To say Bruce Wayne's life has been flipped upside down lately would be quite an understatement. On the heels of Catwoman leaving him at the altar, he's been embroiled in a ball of emotions, which in the recent arc has manifested as doubt, guilt, grief and, as Mr. Freeze can attest to, anger.
In Batman #51-53, Tom King and Lee Weeks deconstructed both the man and the myth, stripping Bruce bare and showing us how vulnerable he is while highlighting the Dark Knight as symbol, yes, but a fallible one. Losing the love of your life will undoubtedly take you to these dark places, especially if you're not willing to talk to anyone. In short, it's pretty clear Bruce is very depressed about the broken-off wedding.
With DC's Heroes in Crisis storyline set to unfold soon, you can't help but feel that as much as Batman likely won't be checking into Sanctuary, he really should be at the top of the list, given the inner-turmoil he's presently battling.
Sanctuary is a secret center where heroes and villains can undergo therapy and rehabilitate themselves. King has always focused on mental health being as important as physical health, which is why characters like Red Arrow and Wally West, given their own struggles, are being treated there. And just like them, we're seeing Batman breaking down, hurting over losing the person he loves the most in life, a chance at happiness he thinks is permanently gone. Sure, the Bat-family's always there for him, but Selina Kyle is his soulmate, and now that she's disappeared, he's shutting himself off from the outside world.

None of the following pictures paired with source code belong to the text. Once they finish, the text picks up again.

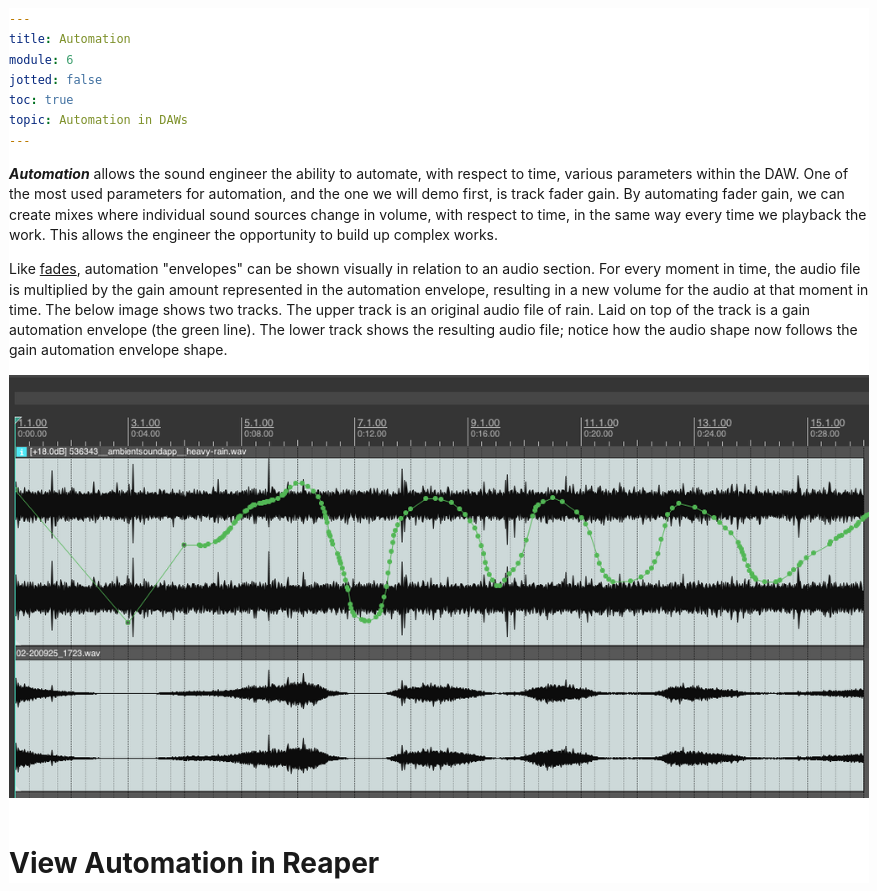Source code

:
 ```yaml
---
title: Automation
module: 6
jotted: false
toc: true
topic: Automation in DAWs
---
```


<div class="embed-responsive embed-responsive-16by9"><iframe class="embed-responsive-item" src="https://www.youtube.com/embed/WMLLaSZbTqQ" frameborder="0" allow="accelerometer; autoplay; encrypted-media; gyroscope; picture-in-picture" allowfullscreen></iframe></div>

**_Automation_** allows the sound engineer the ability to automate, with respect to time, various parameters within the DAW. One of the most used parameters for automation, and the one we will demo first, is track fader gain. By automating fader gain, we can create mixes where individual sound sources change in volume, with respect to time, in the same way every time we playback the work. This allows the engineer the opportunity to build up complex works.

Like [fades]({{site.baseurl}}/modules/week-4/DAW-Techniques/#fades/), automation "envelopes" can be shown visually in relation to an audio section. For every moment in time, the audio file is multiplied by the gain amount represented in the automation envelope, resulting in a new volume for the audio at that moment in time. The below image shows two tracks. The upper track is an original audio file of rain. Laid on top of the track is a gain automation envelope (the green line). The lower track shows the resulting audio file; notice how the audio shape now follows the gain automation envelope shape.

![Gain automation example in Reaper. The top track shows the original sound source with volume automation laid on top of it, the lower track shows the resulting audio file.](../imgs/volume-automation-example.png "Gain automation example in Reaper. The top track shows the original sound source with volume automation laid on top of it, the lower track shows the resulting audio file.")

# View Automation in Reaper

Even Dick Grayson is worried, because Bruce isn't responding to his requests to talk about his personal issues, not even with Alfred. As strong as he is, Batman is still a man, and Selina's exit has triggered memories of when he lost his parents, turning him towards becoming Batman, whom he saw as his shield and savior. Sadly, right now not even the cowl is saving him, leaving the vigilante questioning his purpose.
His anger issues came full-circle as he nearly beat Mr. Freeze to death, while also lashing out during jury duty for the case. Fellow jurors were shocked at his bouts of anger, but as this unfolded, readers recognized how lost he truly is, especially when confessing he no longer believes in God. Faith and religion aren't things you'd automatically connect to the Bat, but Bruce really is spiraling down a black hole, forsaking the things he kept close to his chest, beliefs his parents groomed in him from young. Most notably, you can tell from his words and overall reactions to the jurors, he's issuing a cry for help.
Breaking up the sink in the Gotham court bathroom basically sums up this despair, which has even driven him to go back to his old Batsuit so he can find himself and remember who he truly is.
But he shouldn't have to resort to the mantle of Batman for help. He can seek haven in Sanctuary. We're not sure if it's pride or ego or if he sees it as being weak, but a depressed Batman healing his fragile mental state would be the ultimate statement on superheroes and PTSD. We must remember Bruce admitted in the "I am Suicide" arc that he tried to kill himself when his parents died, so this could have been the plot thread to really cap the rough journey he's had his entire life.
Ultimately, the Caped Crusader doesn't appear bound for therapy (unless King has kept it well under wraps), but given what he's going through, he should have checked in long ago. The Bat has saved the DC Universe so many times, it be only proper, then, to let it rescue him from the depths of darkness just this once.